----- Provided material

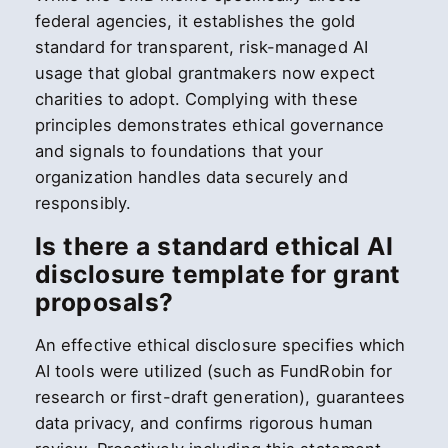
federal agencies, it establishes the gold
standard for transparent, risk-managed AI
usage that global grantmakers now expect
charities to adopt. Complying with these
principles demonstrates ethical governance
and signals to foundations that your
organization handles data securely and
responsibly.
Is there a standard ethical AI
disclosure template for grant
proposals?
An effective ethical disclosure specifies which
AI tools were utilized (such as FundRobin for
research or first-draft generation), guarantees
data privacy, and confirms rigorous human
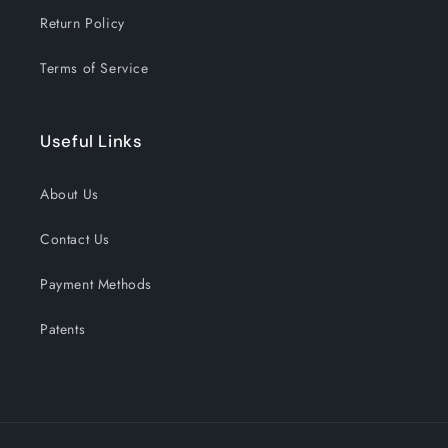
Return Policy
Terms of Service
Useful Links
About Us
Contact Us
Payment Methods
Patents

----------

-- Task brief --
Format every line of text in the entries above as a JSON list of strings, one string per line, with blank lines skipped. Leave the pictures out.

-- Task output --
[
  "federal agencies, it establishes the gold",
  "standard for transparent, risk-managed AI",
  "usage that global grantmakers now expect",
  "charities to adopt. Complying with these",
  "principles demonstrates ethical governance",
  "and signals to foundations that your",
  "organization handles data securely and",
  "responsibly.",
  "Is there a standard ethical AI",
  "disclosure template for grant",
  "proposals?",
  "An effective ethical disclosure specifies which",
  "AI tools were utilized (such as FundRobin for",
  "research or first-draft generation), guarantees",
  "data privacy, and confirms rigorous human",
  "Return Policy",
  "Terms of Service",
  "Useful Links",
  "About Us",
  "Contact Us",
  "Payment Methods",
  "Patents"
]